> EXCERPTED PASSAGE
----
Martina Hingis: Coke-head! The first to get booted

Published on by CMe




  Martina Hingis: Coke-head! The first to get booted


Hingis, 29, returned back to professional tennis following the end of her ban for cocaine abuse. Perhaps inspired by Martina Navratilova’s success in reality television on I’m A Celebrity…Get Me Out Of Here. Hingis decided to try her luck on the dance floor.


Martina's progress

Week 1 - Show 1: Martina danced a Waltz and scored 22 out of 40.

Week 1 - Show 2: Martina danced a Rumba and scored 24 out of 40.

Week 1 - Show 2: Martina and Matthew were in the dance off with Rav Wilding and it was left to the judges to decide their fate. Alesha Dixon and Craig Revel Horwood voted for them to leave the competition and Head Judge Len Goodman's decision to save Rav Wilding sealed their exit. They were the first couple to leave from Strictly Come Dancing 09.


After her and Matthew’s elimination, Martina said: "It was a great experience, I learnt so much and while I wish it could continue here we are, but maybe I’ll come back to London for some more lessons.”


Matthew Cutler “Martina worked really hard and we had great fun together. And I learnt something about tennis from her and I’m gutted that I’m going to miss out on that now!”


Martina Hingis is voted off Strictly Come Dancing

It was game, set and match on the set of Strictly Come Dancing overnight for fallen tennis star Martina Hingis, who was the first celebrity contestant to be voted off the show.


After the first public votes had been cast, the phone votes were added to the judges' scores and the two pairs with the lowest score – Hingis and her partner Matthew Cutler, and Crimewatch presenter Rav Wilding and his partner Aliona Vilani - had to dance their rumba again to try to save themselves.


The judge’s casting vote eventually went against the 'Swiss Miss' of tennis, who admitted afterwards that she may need more dancing lessons.


The Judges' Comments

  1. Craig Revel Horwood: "Both couples actually improved dramatically in that dance off so it made that decision very, very difficult. But for me the best couple on that dance off was Martina and Matthew."
----
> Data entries
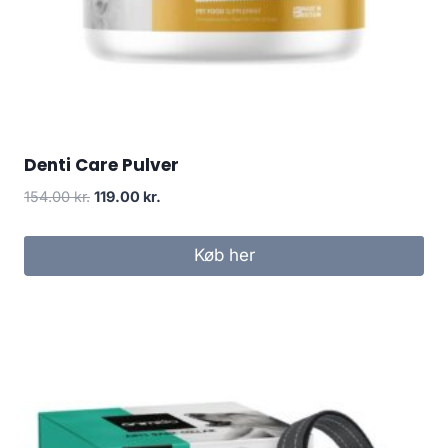
Denti Care Pulver
Den
Den
154.00
kr.
119.00
kr.
oprindelige
aktuelle
pris
pris
Køb her
var:
er:
154.00 kr..
119.00 kr..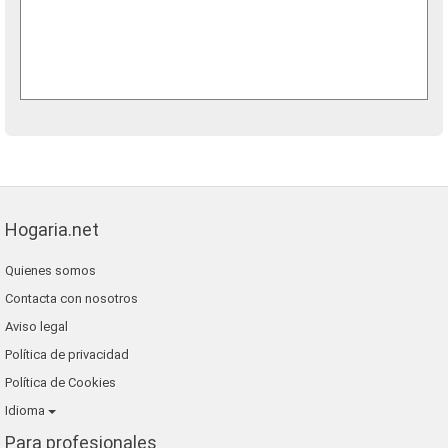
Hogaria.net
Quienes somos
Contacta con nosotros
Aviso legal
Política de privacidad
Política de Cookies
Idioma
Para profesionales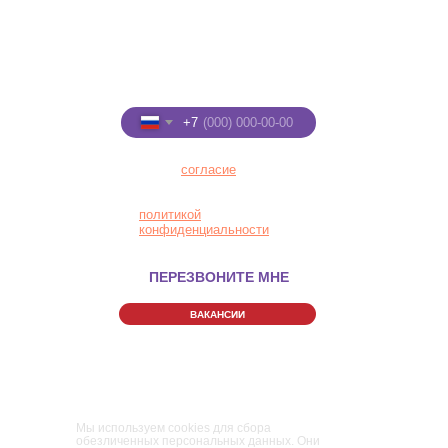
+7 (8332) 255-288
+7 (922) 91-22-555
Введите номер телефона
+7
Я даю
согласие
на
обработку персональных
данных в соответствии с
политикой
конфиденциальности
ПЕРЕЗВОНИТЕ МНЕ
ВАКАНСИИ
Правила Парка
Политика конфиденциальности
Пользовательское соглашение
Мы используем cookies для сбора
обезличенных персональных данных. Они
----
> ACTION ITEM
Answer these questions from the Martina Hingis dance show text:
1. What dance did Martina perform in Week 1, Show 1, and what was her score?
2. Who was Rav Wilding's dance partner?
3. Who was the Head Judge?

> YOUR SOLUTION
1. A Waltz, scoring 22 out of 40.
2. Aliona Vilani.
3. Len Goodman.